Another technique that has been used in the prior art for reducing the likelihood of coverage holes is to carefully limit the amount of interference in the cell before it reaches precarious levels. Typically this is performed by admission control whereby a strict limit for traffic capacity is imposed within the cell. A theoretical load limit for ideal conditions may be calculated which thereby represents the capacity on the cell at 100% load. However, the practical load limit, which is the capacity level at which the development of coverage problems become unacceptable, is determined by using various theoretical and experimental methods including cell planning tools, network measurements, and field and drive tests. For example, a practical load limit of 65% on the cell may be found to be the point at which coverage holes start to become unacceptable. This may be reflected in a dropped call rate that is approaches unacceptable levels. Therefore, in most cases admission control algorithms are programmed to maintain the capacity levels of cells to stay within the practical load limit. It should be noted that the admission control level can be represented in other ways such as a specific number of users in a cell, for example.
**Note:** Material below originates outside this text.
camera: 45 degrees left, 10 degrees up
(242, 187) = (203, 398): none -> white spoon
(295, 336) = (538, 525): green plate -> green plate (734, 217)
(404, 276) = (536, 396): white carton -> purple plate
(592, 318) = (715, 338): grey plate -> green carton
The specific load limit levels may vary from network to network depending on the particular network configuration, for example, number of base stations, traffic volume, type of traffic i.e. voice or data etc. Hence a network operating with a strict form of admissions control may at times, and perhaps unnecessarily, limit the capacity in cells below a higher level that it may otherwise be able to handle, thereby depriving service providers of additional revenue. In view of the foregoing, it would be desirable to implement an improved traffic management technique that minimizes the development of coverage problems without unnecessarily limiting the overall network capacity.